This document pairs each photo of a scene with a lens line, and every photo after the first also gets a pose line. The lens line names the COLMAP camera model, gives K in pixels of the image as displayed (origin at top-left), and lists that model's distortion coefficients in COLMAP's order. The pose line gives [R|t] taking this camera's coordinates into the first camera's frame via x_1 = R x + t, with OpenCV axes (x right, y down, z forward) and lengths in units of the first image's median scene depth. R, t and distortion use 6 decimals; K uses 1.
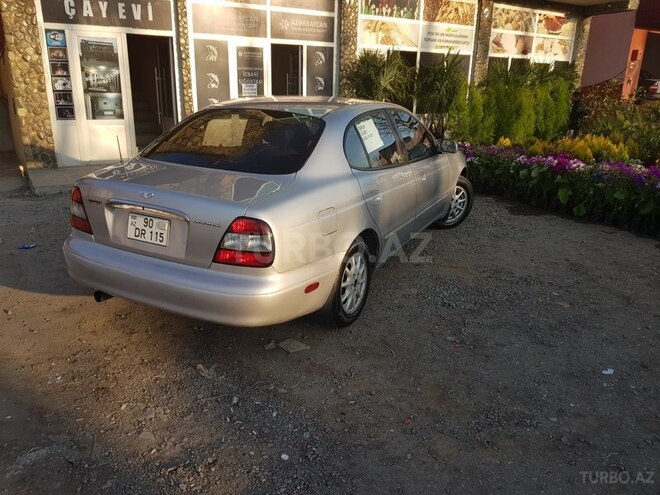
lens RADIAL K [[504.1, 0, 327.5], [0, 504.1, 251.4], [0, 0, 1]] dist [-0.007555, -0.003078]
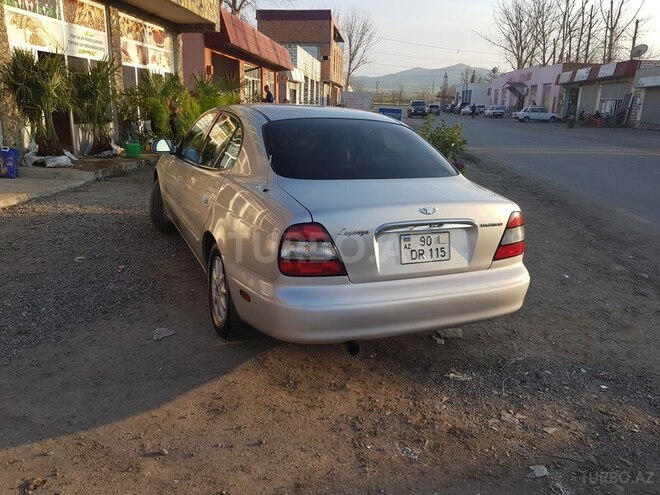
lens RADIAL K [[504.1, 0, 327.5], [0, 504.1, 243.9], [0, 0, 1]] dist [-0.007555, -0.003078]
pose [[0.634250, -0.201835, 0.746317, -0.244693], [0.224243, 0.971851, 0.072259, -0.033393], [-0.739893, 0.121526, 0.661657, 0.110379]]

====

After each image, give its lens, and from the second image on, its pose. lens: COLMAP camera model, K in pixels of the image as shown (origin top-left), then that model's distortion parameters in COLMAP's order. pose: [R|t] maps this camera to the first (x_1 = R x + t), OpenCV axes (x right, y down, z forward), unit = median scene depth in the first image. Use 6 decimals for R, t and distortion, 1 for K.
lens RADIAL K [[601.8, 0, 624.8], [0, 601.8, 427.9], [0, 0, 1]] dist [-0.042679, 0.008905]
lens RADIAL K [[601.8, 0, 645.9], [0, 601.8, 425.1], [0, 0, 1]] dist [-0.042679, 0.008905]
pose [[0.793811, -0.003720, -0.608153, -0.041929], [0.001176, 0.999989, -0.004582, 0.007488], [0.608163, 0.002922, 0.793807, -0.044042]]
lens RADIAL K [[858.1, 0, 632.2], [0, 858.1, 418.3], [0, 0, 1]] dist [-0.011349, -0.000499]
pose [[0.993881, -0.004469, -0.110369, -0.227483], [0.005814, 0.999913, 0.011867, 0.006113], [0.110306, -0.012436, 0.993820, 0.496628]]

====

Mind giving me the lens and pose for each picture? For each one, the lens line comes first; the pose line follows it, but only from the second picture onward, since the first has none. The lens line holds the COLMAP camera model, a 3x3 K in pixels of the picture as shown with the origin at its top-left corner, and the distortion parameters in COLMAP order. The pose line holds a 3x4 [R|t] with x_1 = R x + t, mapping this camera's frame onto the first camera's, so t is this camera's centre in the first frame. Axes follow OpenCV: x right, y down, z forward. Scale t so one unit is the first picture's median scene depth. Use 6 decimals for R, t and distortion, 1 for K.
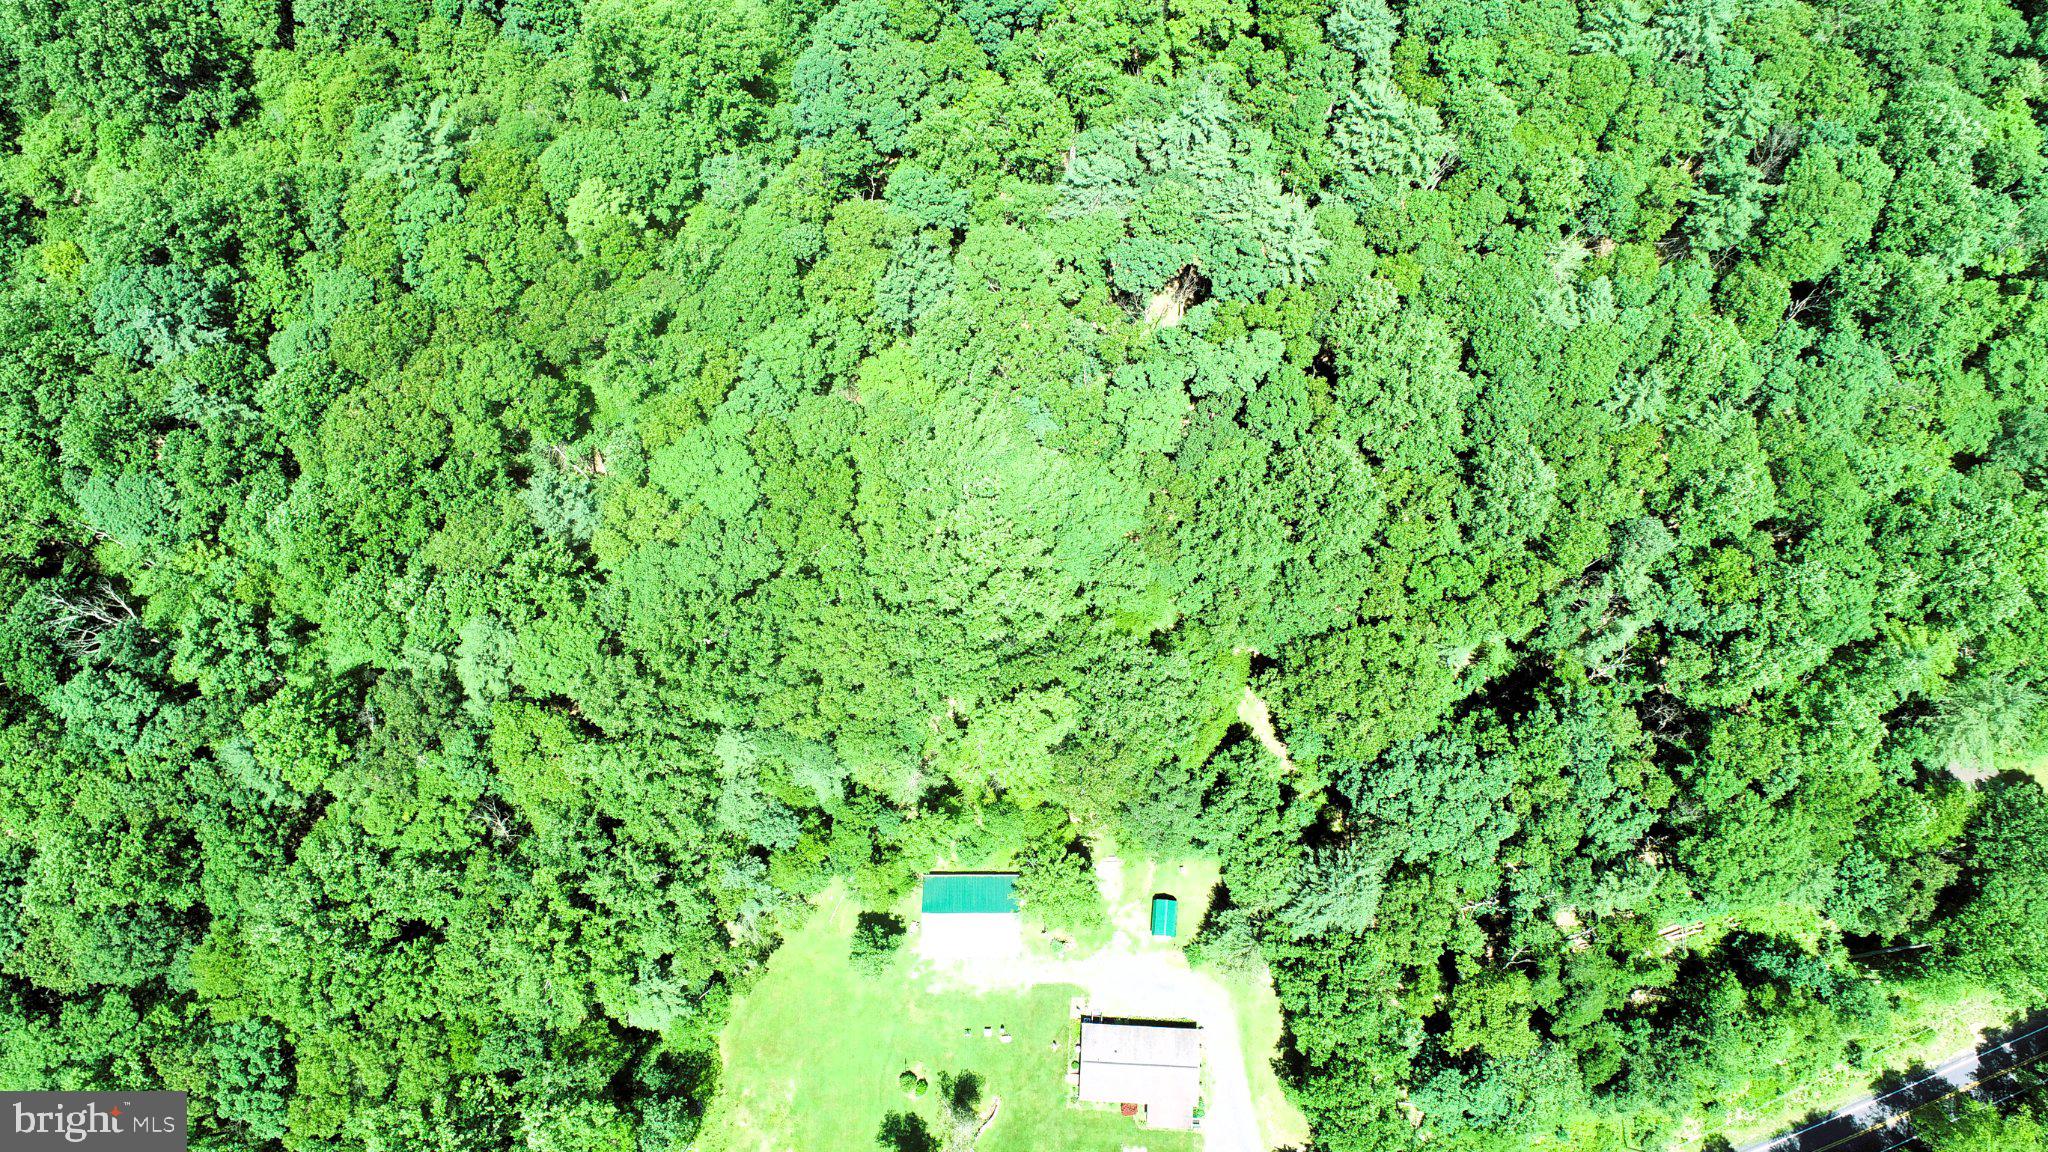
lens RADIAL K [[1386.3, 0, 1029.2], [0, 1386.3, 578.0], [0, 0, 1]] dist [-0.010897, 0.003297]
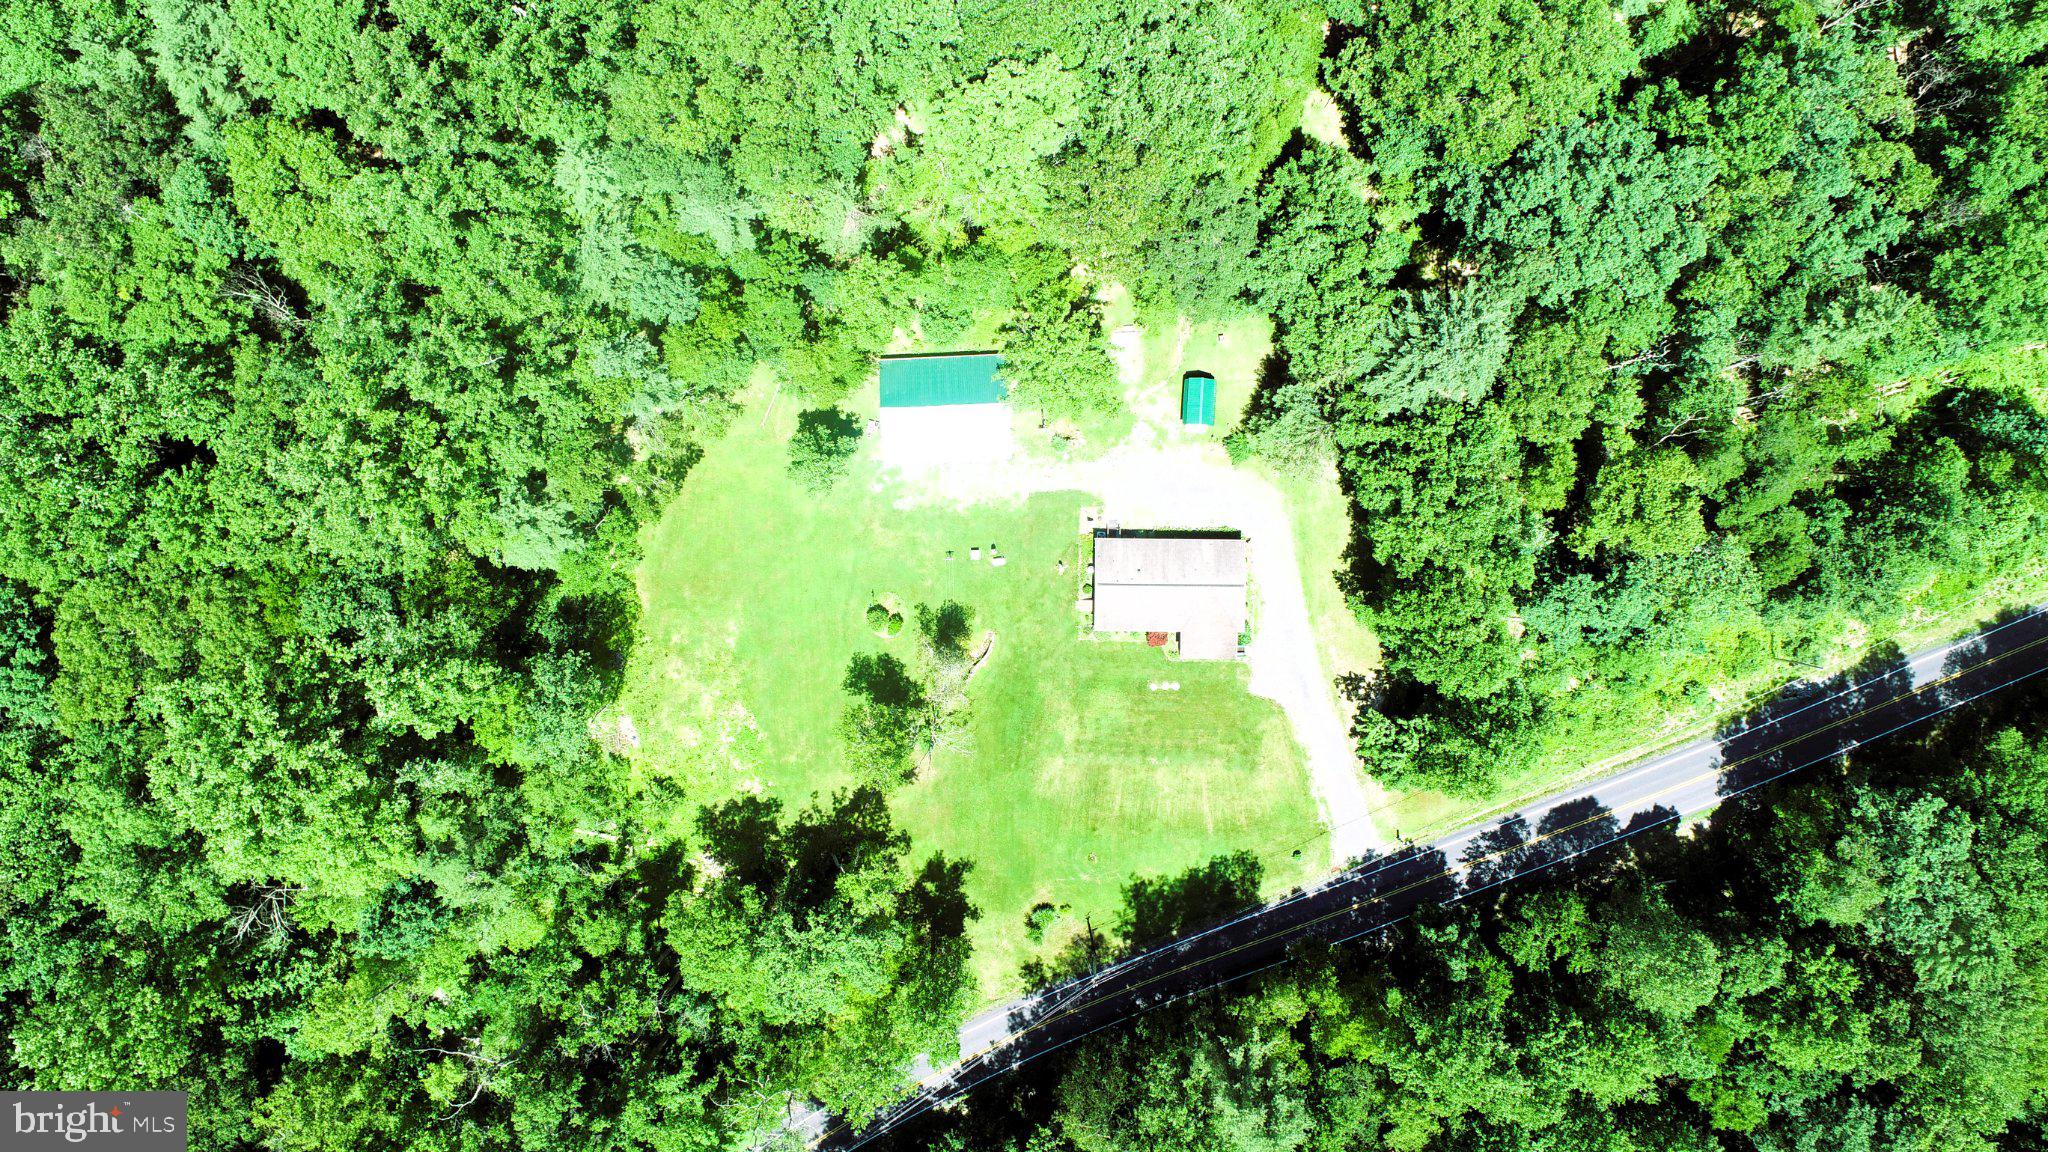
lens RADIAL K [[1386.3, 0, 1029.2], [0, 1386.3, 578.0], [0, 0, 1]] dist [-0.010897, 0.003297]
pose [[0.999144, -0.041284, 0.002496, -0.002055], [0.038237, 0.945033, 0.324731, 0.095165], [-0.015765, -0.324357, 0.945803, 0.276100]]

====

• **TO DO**:
Recast the material from the line containing "After each image, give" through the line containing "dist [-0.011349, -0.000499]", both included, as a numbered list with blank lines left out.

• **PROBLEM SOLUTION**:
1. After each image, give its lens, and from the second image on, its pose. lens: COLMAP camera model, K in pixels of the image as shown (origin top-left), then that model's distortion parameters in COLMAP's order. pose: [R|t] maps this camera to the first (x_1 = R x + t), OpenCV axes (x right, y down, z forward), unit = median scene depth in the first image. Use 6 decimals for R, t and distortion, 1 for K.
2. lens RADIAL K [[601.8, 0, 624.8], [0, 601.8, 427.9], [0, 0, 1]] dist [-0.042679, 0.008905]
3. lens RADIAL K [[601.8, 0, 645.9], [0, 601.8, 425.1], [0, 0, 1]] dist [-0.042679, 0.008905]
4. pose [[0.793811, -0.003720, -0.608153, -0.041929], [0.001176, 0.999989, -0.004582, 0.007488], [0.608163, 0.002922, 0.793807, -0.044042]]
5. lens RADIAL K [[858.1, 0, 632.2], [0, 858.1, 418.3], [0, 0, 1]] dist [-0.011349, -0.000499]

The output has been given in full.